# lättöl, folköl, starköl



## Mats Norberg

Hei Hei

In Sweden we have 3 strength classes of beer: lättöl (kevytolut ??), folköl (kansanolut ??) and starköl (vahvaolut ??) also known as class I, class II and class III beer. What are the correct finnish counterparts of these names. Do they even exist in Finland?

How do I go in to a restaurant and order "en stor stark" ("a big strong") in finnish?
What do I answer the water when he asks for "juoma" if i want lättöl?
Can I say for instance: Haluaisin lasin kevytolutta? Will they understand?

Mats?


----------



## Grumpy Old Man

I think the most common terms are _ykkösolut, kolmosolut _or _keskiolut _and _nelosolut _or _A-olut. _For "en stor stark" you can say: _Saisinko nelostuopin / A-tuopin? _You'll propably be understood if you say _Haluaisin lasin kevytolutta. _The bartender might think you want non-alcoholic beer, though.
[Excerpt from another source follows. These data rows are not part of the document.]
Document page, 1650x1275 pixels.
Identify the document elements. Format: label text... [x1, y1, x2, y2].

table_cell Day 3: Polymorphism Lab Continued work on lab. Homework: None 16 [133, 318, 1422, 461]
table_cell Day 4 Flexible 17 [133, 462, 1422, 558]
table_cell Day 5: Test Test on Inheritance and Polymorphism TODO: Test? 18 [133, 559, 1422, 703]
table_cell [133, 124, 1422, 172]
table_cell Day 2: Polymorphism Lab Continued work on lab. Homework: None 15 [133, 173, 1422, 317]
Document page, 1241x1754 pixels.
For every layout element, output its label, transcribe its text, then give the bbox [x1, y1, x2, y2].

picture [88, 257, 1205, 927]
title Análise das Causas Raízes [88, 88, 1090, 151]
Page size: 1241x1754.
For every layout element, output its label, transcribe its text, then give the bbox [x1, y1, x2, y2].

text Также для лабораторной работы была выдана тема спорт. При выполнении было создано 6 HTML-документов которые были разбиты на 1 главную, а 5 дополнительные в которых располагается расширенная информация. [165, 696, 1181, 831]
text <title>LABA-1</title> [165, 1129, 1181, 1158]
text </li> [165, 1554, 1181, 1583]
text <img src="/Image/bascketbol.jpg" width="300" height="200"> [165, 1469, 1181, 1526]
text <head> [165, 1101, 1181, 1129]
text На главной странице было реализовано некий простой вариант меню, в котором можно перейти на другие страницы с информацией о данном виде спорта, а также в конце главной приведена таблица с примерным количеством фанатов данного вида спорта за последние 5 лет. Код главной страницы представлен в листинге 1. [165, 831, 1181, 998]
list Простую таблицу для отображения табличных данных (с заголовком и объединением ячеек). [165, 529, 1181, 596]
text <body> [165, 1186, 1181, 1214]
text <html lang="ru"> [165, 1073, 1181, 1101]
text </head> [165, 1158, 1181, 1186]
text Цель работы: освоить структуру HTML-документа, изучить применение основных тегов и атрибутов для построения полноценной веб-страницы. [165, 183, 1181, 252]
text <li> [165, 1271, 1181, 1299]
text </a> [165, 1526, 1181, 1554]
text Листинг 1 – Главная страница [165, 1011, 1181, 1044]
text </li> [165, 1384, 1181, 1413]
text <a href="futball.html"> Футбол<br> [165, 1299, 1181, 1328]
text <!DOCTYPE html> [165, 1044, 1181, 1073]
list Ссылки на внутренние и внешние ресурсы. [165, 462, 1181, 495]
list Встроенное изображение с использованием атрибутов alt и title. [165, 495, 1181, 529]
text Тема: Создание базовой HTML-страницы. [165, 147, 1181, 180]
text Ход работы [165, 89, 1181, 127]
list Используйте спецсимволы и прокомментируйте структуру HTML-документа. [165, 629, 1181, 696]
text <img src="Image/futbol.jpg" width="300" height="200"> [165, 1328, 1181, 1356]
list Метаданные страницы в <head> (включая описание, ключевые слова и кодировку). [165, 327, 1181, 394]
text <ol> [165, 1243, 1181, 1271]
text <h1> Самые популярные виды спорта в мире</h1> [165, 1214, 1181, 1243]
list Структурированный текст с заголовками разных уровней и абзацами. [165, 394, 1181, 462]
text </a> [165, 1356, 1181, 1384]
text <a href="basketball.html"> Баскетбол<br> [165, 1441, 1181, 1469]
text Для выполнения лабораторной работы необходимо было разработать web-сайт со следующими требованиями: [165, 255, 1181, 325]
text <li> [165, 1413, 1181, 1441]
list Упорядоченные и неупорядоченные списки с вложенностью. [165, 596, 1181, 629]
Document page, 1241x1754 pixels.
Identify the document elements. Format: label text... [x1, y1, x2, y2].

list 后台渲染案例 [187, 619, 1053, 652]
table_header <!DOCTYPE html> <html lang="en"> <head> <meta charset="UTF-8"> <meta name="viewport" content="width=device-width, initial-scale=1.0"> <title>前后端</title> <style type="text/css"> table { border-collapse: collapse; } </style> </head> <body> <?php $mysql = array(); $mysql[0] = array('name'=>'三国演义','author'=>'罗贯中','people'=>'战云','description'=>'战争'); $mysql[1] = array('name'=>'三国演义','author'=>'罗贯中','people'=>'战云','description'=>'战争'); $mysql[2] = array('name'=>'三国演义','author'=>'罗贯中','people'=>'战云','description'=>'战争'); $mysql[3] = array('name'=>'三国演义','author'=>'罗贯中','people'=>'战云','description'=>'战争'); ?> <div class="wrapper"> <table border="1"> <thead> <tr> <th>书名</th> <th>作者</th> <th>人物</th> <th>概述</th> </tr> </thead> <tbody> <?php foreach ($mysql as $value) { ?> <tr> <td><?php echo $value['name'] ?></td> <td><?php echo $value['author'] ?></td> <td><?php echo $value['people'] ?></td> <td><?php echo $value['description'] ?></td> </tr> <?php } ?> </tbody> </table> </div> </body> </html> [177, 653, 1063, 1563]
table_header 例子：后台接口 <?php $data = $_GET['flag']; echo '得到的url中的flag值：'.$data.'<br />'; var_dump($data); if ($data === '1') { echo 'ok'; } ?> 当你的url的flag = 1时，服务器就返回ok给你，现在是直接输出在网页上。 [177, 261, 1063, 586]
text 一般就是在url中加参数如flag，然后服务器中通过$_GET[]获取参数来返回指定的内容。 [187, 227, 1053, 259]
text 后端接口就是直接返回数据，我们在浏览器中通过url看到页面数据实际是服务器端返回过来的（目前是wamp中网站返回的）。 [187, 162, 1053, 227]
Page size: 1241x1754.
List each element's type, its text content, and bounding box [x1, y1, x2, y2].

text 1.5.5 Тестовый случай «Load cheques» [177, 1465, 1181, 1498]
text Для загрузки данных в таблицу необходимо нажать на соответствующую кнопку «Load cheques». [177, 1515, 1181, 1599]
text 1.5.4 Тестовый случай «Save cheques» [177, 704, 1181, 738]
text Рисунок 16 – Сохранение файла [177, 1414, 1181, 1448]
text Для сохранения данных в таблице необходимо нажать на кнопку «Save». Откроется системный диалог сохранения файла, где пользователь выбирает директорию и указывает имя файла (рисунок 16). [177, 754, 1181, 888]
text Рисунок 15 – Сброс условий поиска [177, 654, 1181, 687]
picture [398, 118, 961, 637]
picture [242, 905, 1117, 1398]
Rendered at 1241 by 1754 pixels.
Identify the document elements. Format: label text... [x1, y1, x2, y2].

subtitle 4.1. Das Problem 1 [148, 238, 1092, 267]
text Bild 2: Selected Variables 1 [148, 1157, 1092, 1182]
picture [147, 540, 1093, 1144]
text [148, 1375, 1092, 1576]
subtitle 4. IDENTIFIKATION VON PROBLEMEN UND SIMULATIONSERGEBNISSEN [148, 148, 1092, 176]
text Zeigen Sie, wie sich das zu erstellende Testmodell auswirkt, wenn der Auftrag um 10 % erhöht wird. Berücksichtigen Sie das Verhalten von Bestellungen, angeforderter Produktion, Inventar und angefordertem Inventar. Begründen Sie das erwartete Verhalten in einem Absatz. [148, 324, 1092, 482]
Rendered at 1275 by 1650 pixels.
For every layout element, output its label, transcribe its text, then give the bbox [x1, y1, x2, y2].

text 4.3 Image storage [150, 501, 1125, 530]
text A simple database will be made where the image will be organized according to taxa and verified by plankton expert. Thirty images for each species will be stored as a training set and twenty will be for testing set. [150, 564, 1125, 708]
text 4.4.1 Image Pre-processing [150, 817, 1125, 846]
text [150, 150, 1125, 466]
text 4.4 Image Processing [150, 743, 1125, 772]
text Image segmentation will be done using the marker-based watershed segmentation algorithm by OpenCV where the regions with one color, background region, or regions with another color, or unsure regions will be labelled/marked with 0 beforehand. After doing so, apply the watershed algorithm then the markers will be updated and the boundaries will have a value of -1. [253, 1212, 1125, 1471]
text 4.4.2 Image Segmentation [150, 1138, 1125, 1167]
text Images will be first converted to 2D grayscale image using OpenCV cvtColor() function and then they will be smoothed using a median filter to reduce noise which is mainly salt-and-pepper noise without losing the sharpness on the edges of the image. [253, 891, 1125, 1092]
Most people would say _ykkösolutta _instead of _kevytolutta. _People rarely drink that in bars.


----------



## Spongiformi

"Lättöl" would be "ykkösolut". It's also called, insultingly, as "rapakalja" (mud beer, or something like that). It was also called in the past "pilsneri", but for obvious reasons that might cause potential confusion these days when the beer culture has developed also in Finland.

"Folköl" doesn't really exist in Finland in significant quantities, but you would call it simply "kakkosolut".

Instead we have what you called "mellanöl". We call it, surprise surprise, "keskiolut", which means the same thing (middle beer). It can be also called "kolmosolut", "keppana", or a number of other names since it's the most common thing. If somebody offers you a beer, it's most likely that.

"Starköl" is "vahva olut". The most common class sold in grocery stores is "nelosolut". It has the alcohol volume percentage limited to a maximum of 5.5%, though. So, all "nelosolut" is "vahva olut", but not all "vahva olut" is "nelosolut". This is because "vahva olut" can naturally contain as much alcohol as necessary, but if it has more than 5.5%, it won't be sold in grocery stores.


----------



## Mats Norberg

Thanks for or interesting names. So "lättöl" is rapakalja? Hmm reminds me that "folköl" was one time in the passed, in some cirquits, called "fälldinspiss", because it was under Torbjörn Fälldin's goverment that "mellanöl" was replaced by "folköl, which is significantly weaker in alcohol percentage. You seam to have a more liberal alcohol politic in Finland. By the way here in Sweden "rappakalja" means unintelligable gibberish.

Paljon kiitoksia tiedoistanne.


----------



## hui

Finnish law abandoned the beer tax classes when we joined the EU but the breweries still use them: I, III, IV A, and IV B. The alcohol contents are about:

I: ykkösolut (0,5...2,8 %) = "lättöl" (?)
III: kolmosolut or keskiolut (3,5...4,6 %) = "starköl"
IV A: nelosolut or A-olut (4,7...5,5 %) = "starköl"
IV B: B-olut (5,6...) (used to be export only) = "starköl"

_Kevytolut_ (= light beer) is *not* the same as _ykkösolut._ Kevytolut can have higher alcohol content.


----------